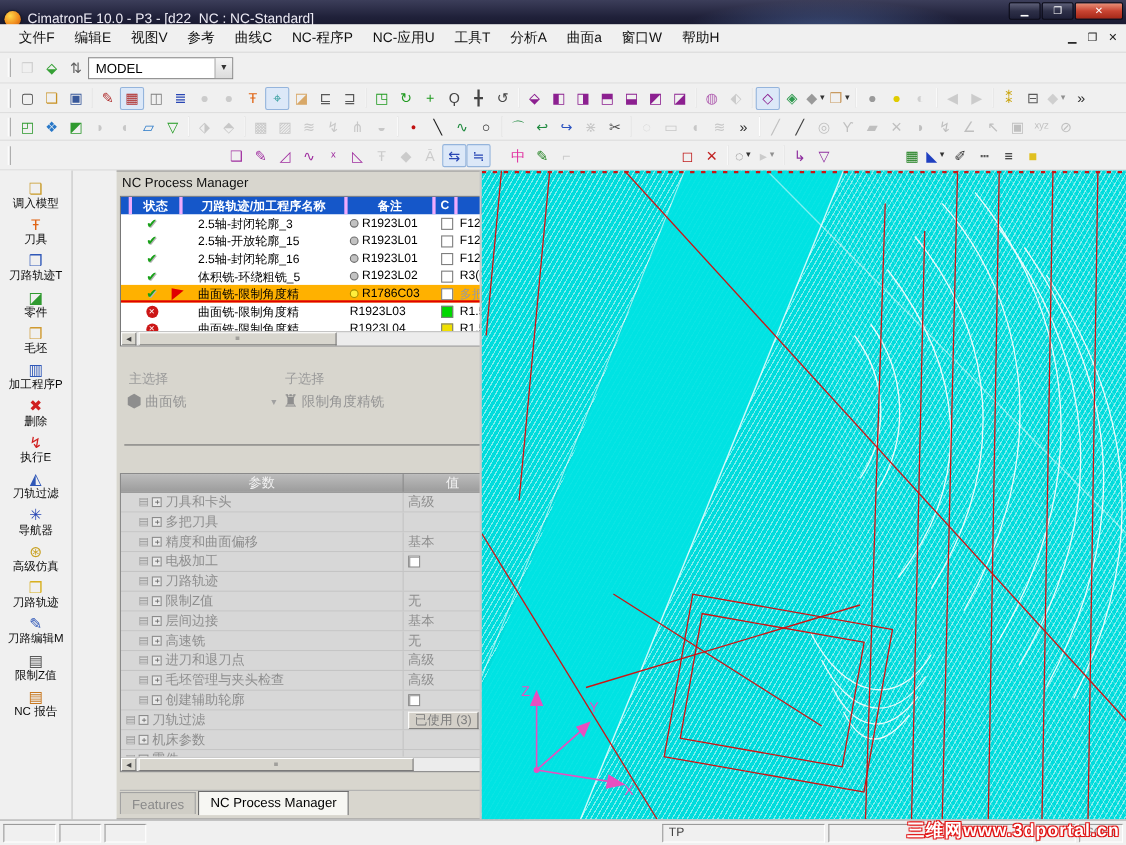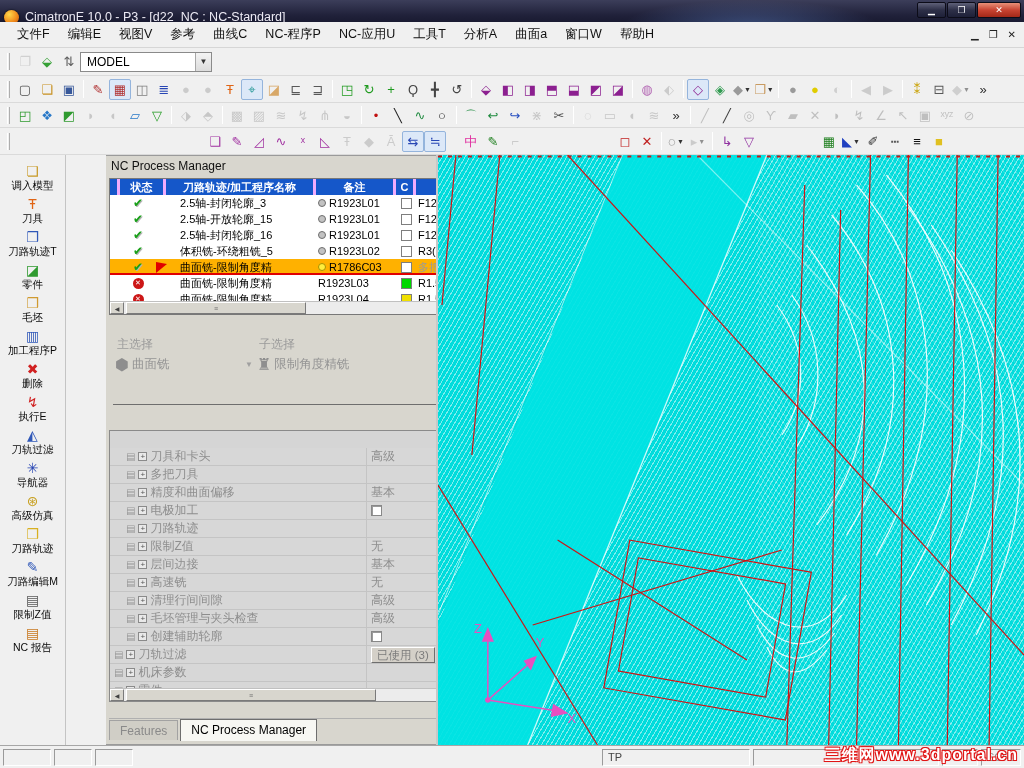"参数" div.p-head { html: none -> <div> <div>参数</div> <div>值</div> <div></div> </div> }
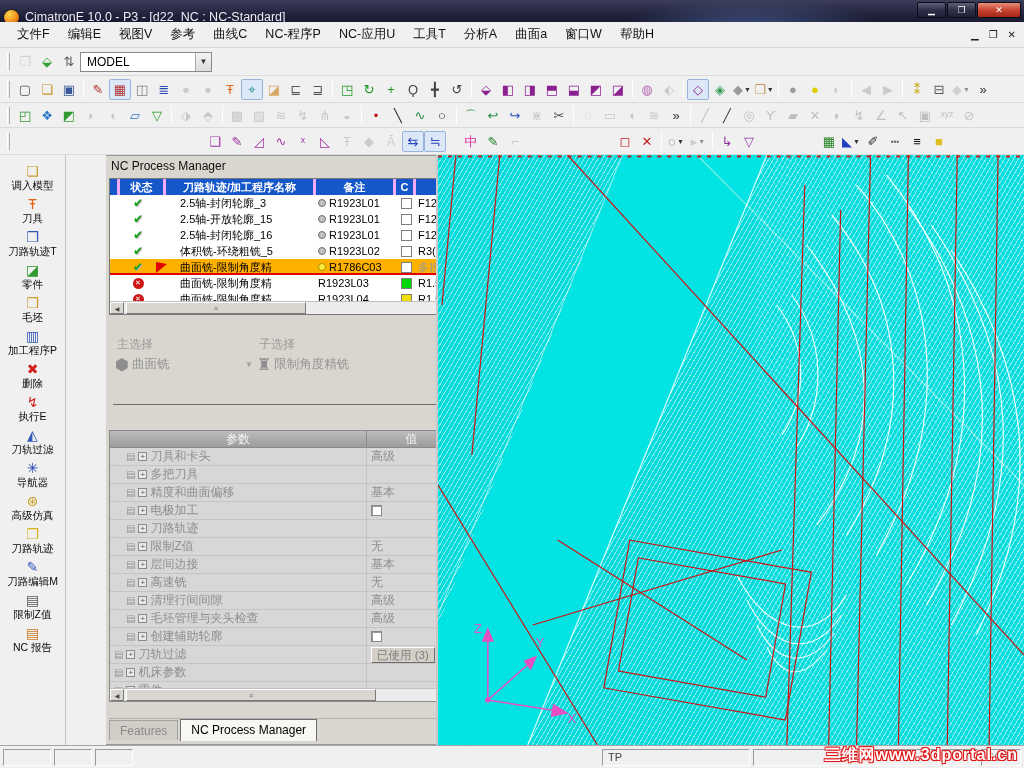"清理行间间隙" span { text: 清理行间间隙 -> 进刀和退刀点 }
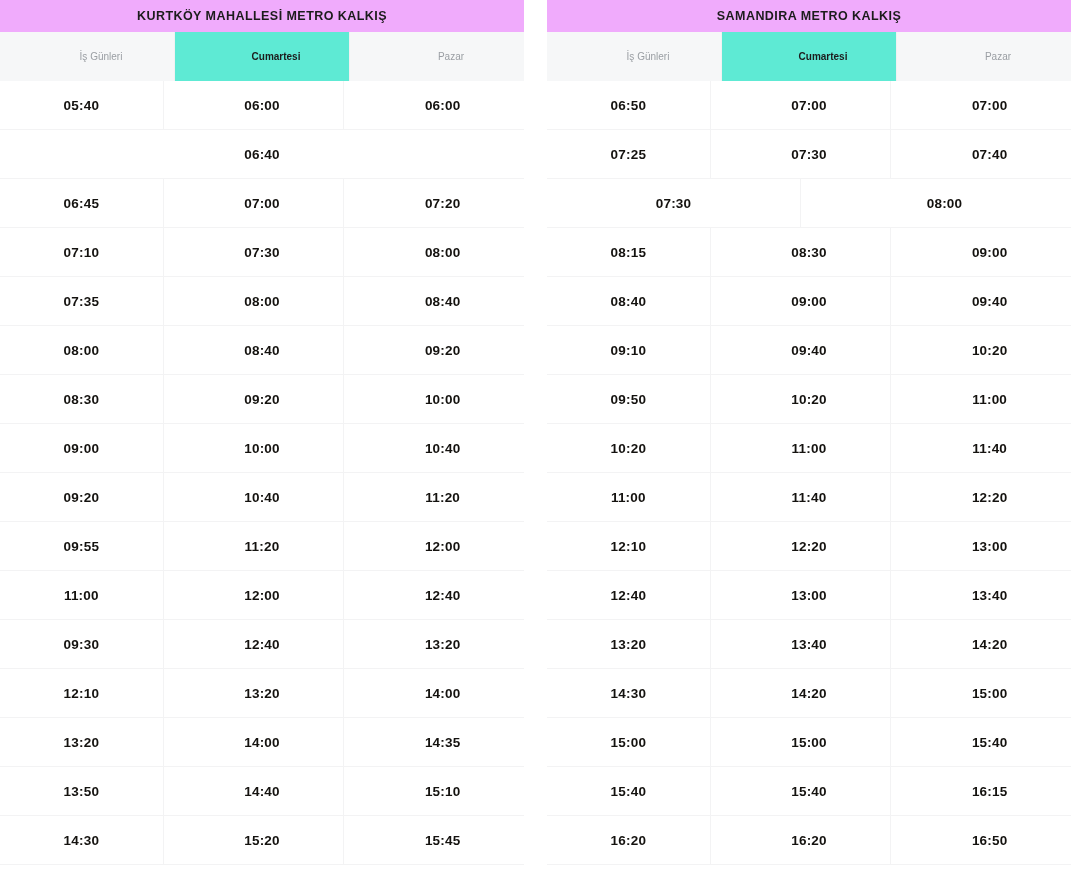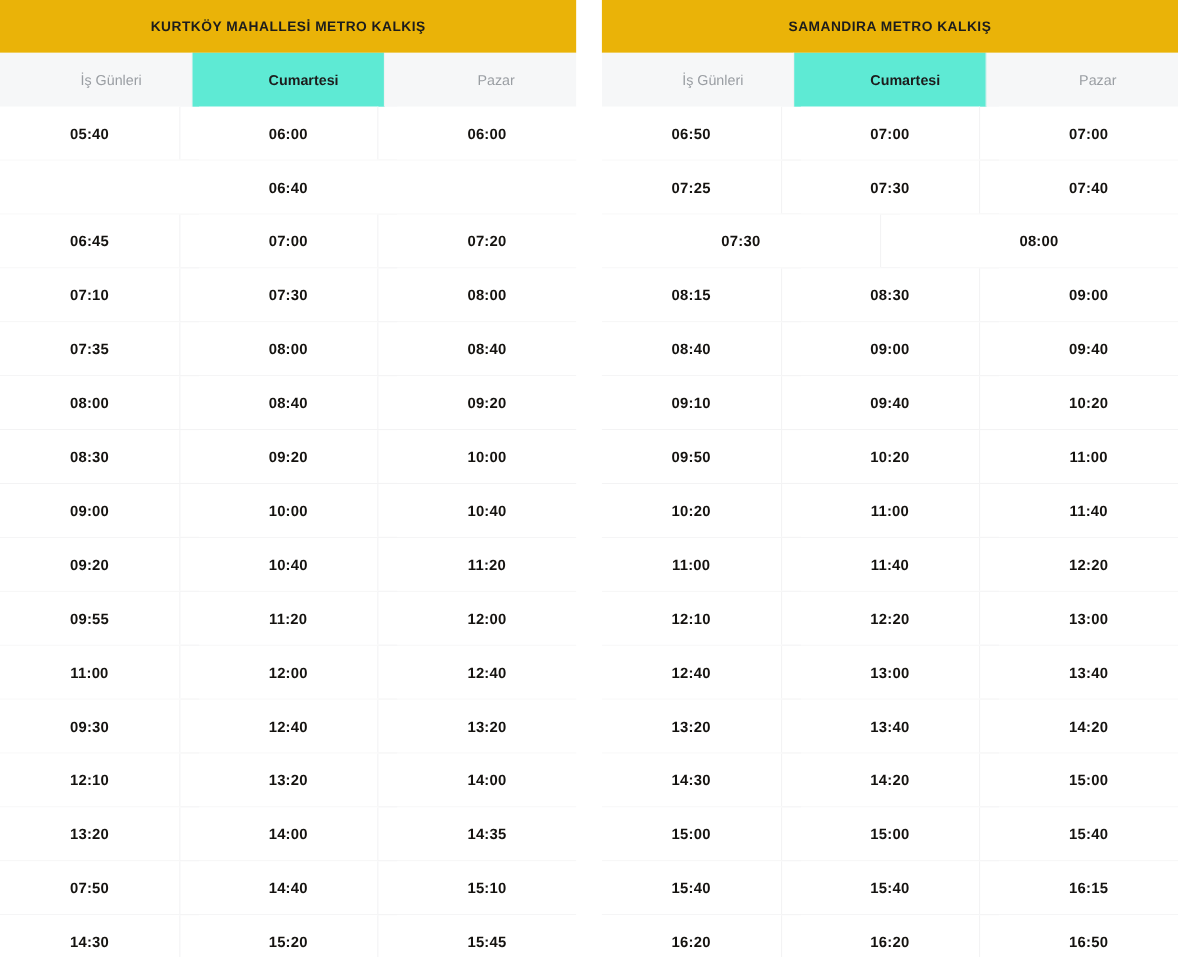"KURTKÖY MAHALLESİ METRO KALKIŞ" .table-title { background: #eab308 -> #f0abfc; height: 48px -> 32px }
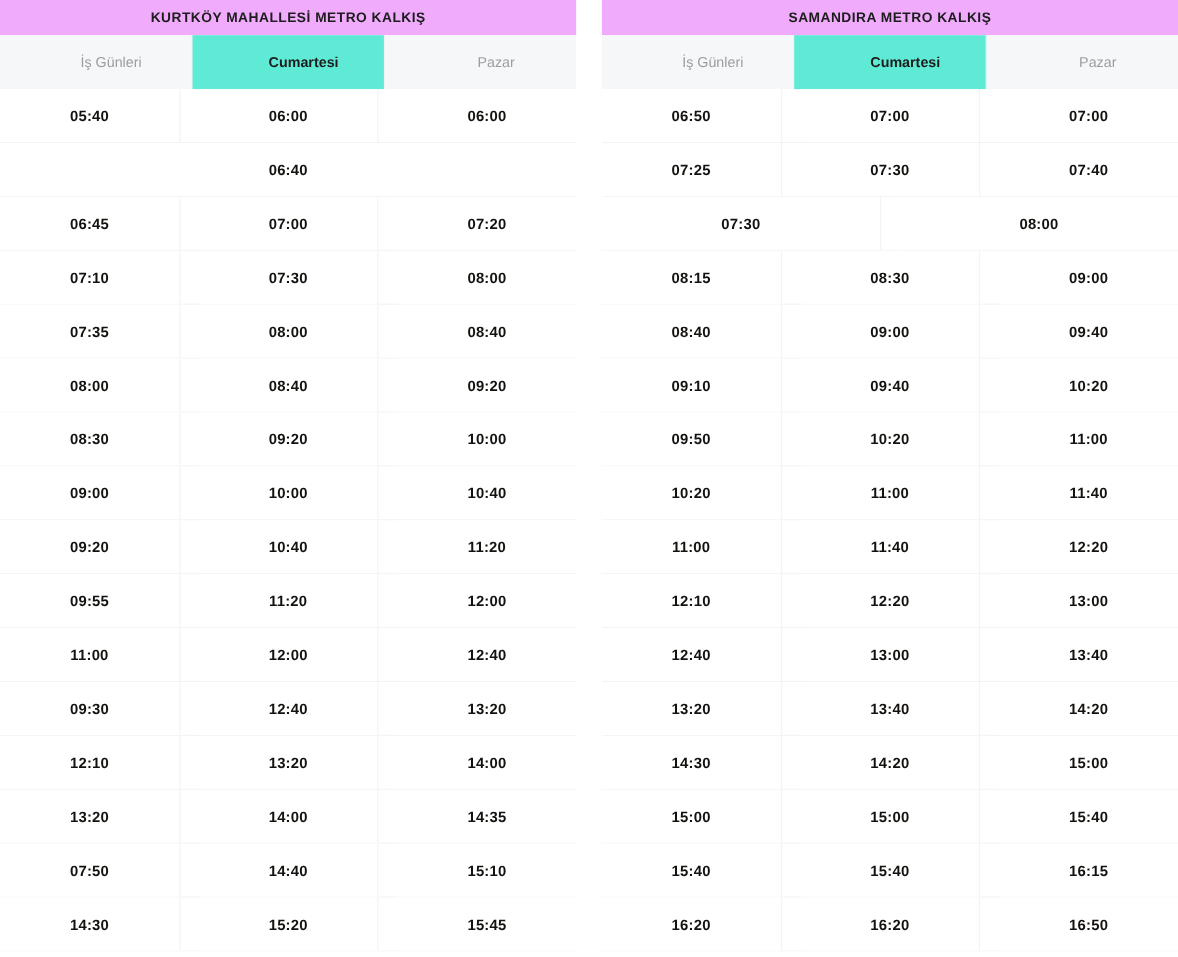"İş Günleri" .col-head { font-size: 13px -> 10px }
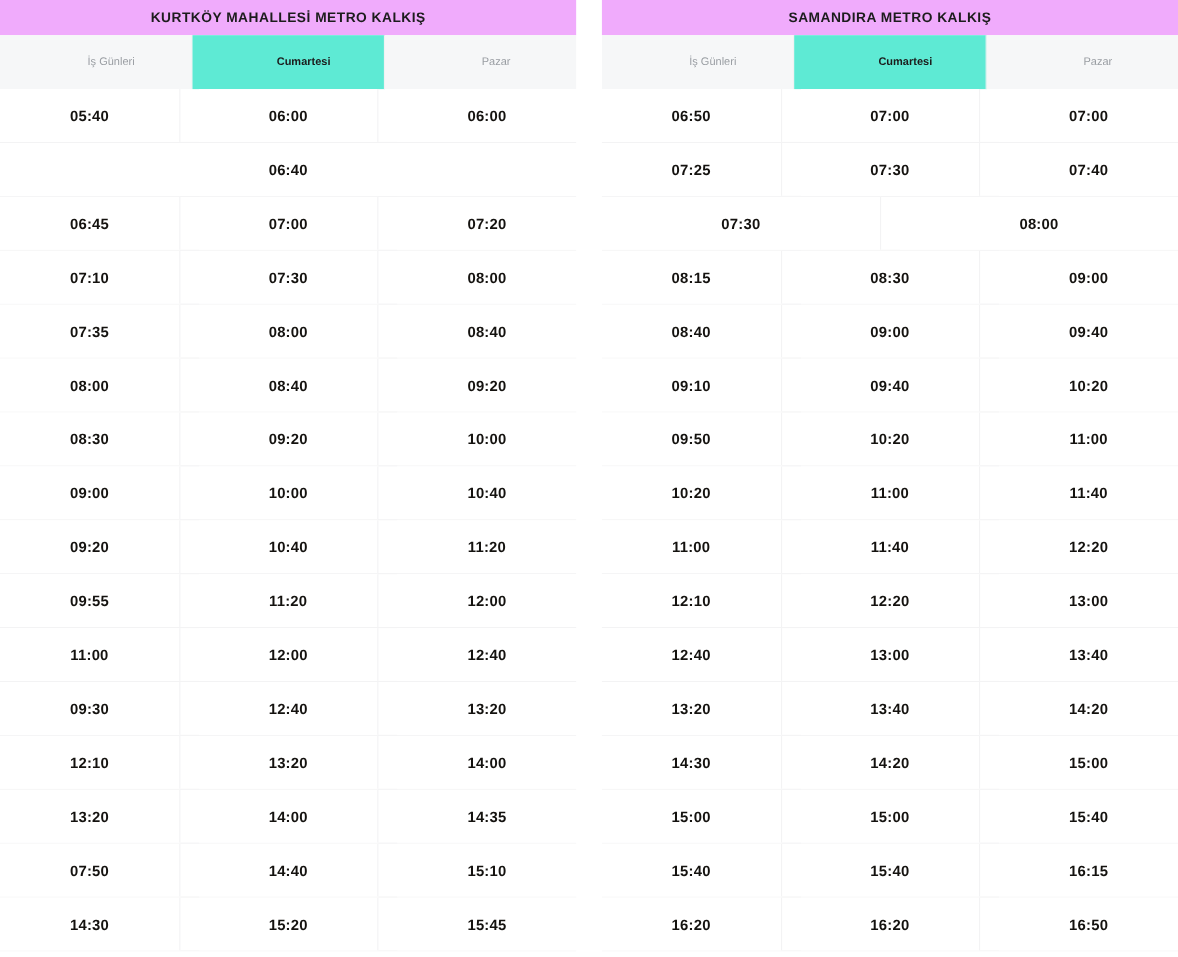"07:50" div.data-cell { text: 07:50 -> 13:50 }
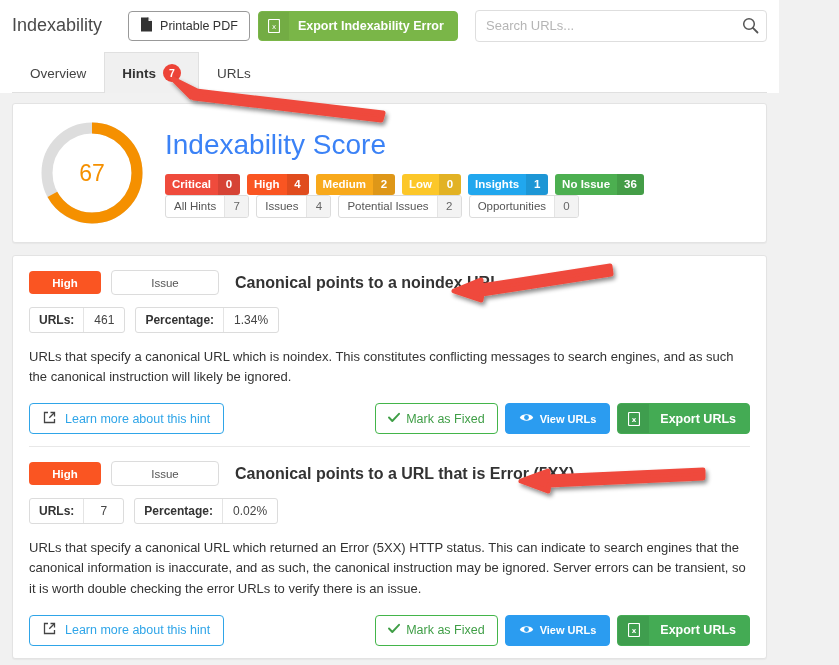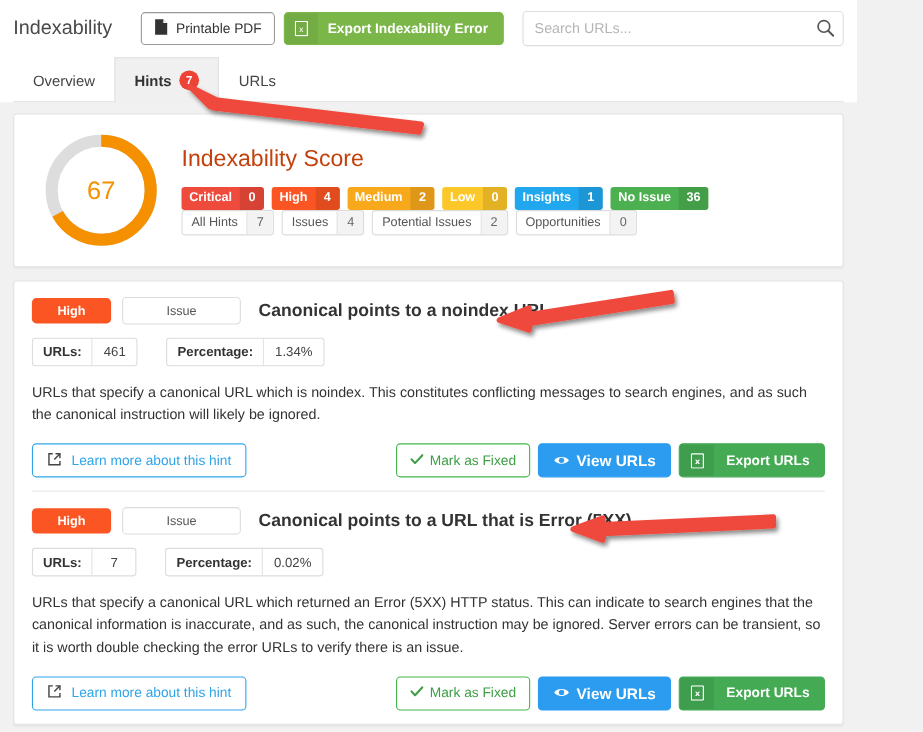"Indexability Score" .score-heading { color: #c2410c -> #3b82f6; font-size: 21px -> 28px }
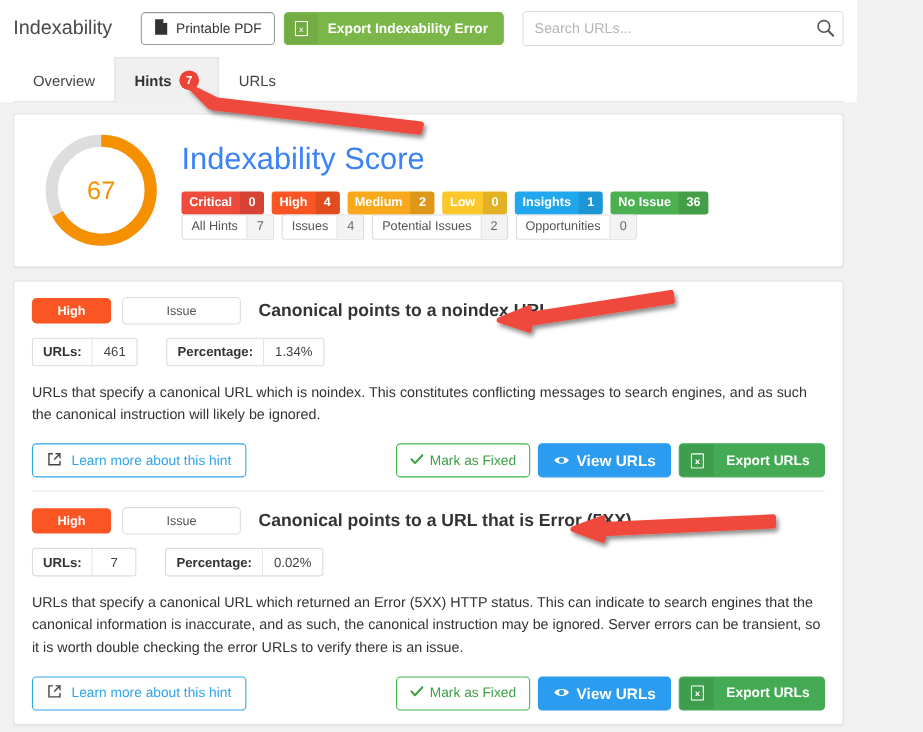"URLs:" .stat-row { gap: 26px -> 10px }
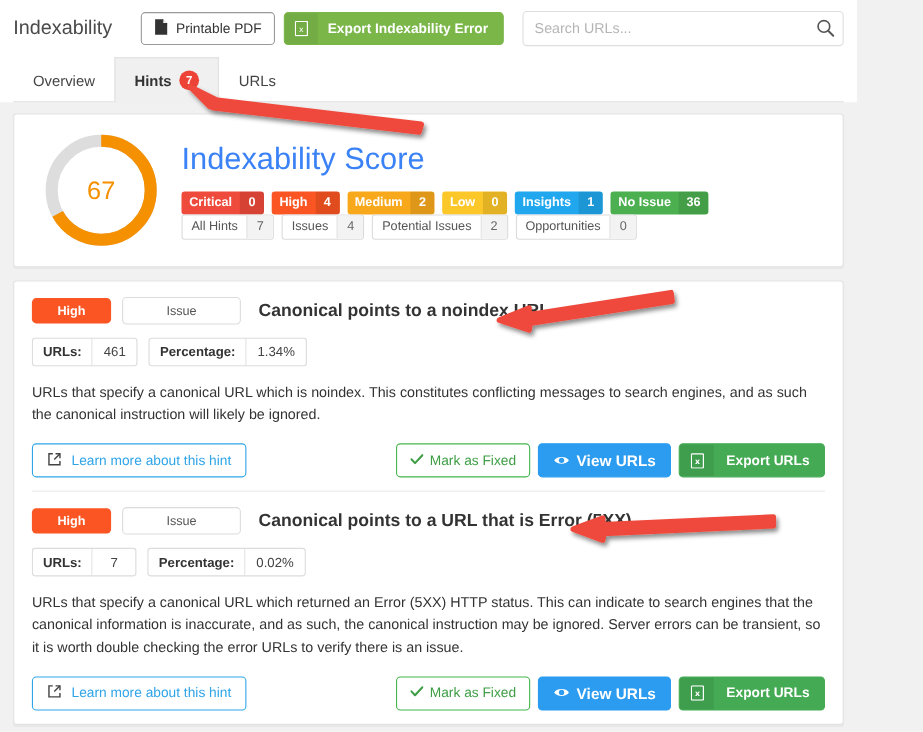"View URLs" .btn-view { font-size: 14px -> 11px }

> [REQUIRED WORK]: Give again, word for word, every line from the top of the data through the line with "background: #eab308 ->", both ends included, and exclude the pictures.

> [RESULT OF THIS EXERCISE]:
"参数" div.p-head { html: none -> <div> <div>参数</div> <div>值</div> <div></div> </div> }
"清理行间间隙" span { text: 清理行间间隙 -> 进刀和退刀点 }
"KURTKÖY MAHALLESİ METRO KALKIŞ" .table-title { background: #eab308 -> #f0abfc; height: 48px -> 32px }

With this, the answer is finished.